[Entri dataset]
------
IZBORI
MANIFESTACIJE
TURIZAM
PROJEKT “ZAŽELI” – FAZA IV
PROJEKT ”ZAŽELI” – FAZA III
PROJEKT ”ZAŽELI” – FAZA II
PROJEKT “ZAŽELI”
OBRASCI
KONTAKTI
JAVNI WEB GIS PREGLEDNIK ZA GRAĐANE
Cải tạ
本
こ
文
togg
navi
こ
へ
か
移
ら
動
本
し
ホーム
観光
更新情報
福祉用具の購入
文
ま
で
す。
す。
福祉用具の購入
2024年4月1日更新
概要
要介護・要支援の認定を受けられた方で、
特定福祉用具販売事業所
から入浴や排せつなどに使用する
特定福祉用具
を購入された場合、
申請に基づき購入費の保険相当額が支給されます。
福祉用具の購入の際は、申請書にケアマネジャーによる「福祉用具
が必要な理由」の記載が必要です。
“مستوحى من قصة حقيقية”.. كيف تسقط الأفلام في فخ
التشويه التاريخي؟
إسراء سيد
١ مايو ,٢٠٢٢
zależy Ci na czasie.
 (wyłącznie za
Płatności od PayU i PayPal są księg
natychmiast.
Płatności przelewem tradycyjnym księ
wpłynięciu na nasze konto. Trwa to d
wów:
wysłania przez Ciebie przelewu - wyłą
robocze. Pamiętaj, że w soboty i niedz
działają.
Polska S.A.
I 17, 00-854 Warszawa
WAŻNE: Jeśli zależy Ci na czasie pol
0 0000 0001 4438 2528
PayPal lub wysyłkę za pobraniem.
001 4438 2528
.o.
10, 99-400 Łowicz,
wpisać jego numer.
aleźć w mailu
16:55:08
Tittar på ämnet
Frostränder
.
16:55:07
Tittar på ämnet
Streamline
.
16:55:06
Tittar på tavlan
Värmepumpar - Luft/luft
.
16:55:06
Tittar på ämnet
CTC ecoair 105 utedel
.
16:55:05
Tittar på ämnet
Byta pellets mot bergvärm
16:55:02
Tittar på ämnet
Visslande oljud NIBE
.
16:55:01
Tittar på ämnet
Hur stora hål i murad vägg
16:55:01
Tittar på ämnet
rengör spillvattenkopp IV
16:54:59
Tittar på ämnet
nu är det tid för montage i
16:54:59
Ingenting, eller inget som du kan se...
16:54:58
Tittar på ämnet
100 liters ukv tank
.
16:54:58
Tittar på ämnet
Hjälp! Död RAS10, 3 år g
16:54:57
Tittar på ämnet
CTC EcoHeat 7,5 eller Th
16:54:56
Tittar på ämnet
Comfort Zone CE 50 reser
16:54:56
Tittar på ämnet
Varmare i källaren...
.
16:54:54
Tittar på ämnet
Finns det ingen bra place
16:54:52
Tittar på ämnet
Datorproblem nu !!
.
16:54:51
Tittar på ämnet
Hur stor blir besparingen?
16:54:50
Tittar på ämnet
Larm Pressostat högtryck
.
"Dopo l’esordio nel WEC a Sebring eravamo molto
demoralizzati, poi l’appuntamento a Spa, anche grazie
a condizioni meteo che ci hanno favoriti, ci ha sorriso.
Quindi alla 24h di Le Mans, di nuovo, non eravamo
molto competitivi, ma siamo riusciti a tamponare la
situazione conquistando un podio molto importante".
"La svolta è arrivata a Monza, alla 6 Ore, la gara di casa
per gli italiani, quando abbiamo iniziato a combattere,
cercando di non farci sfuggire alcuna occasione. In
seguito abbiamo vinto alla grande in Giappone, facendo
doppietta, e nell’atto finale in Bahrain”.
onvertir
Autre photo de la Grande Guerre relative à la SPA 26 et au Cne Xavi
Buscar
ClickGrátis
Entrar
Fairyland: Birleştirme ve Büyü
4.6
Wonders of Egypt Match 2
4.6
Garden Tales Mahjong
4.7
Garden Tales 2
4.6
------
SOAL >>
Pilih setiap baris dari entri di atas yang mengandung kata "zależy", dengan membedakan huruf besar dan huruf kecil.

PEMBAHASAN SOAL >>
zależy Ci na czasie.
WAŻNE: Jeśli zależy Ci na czasie pol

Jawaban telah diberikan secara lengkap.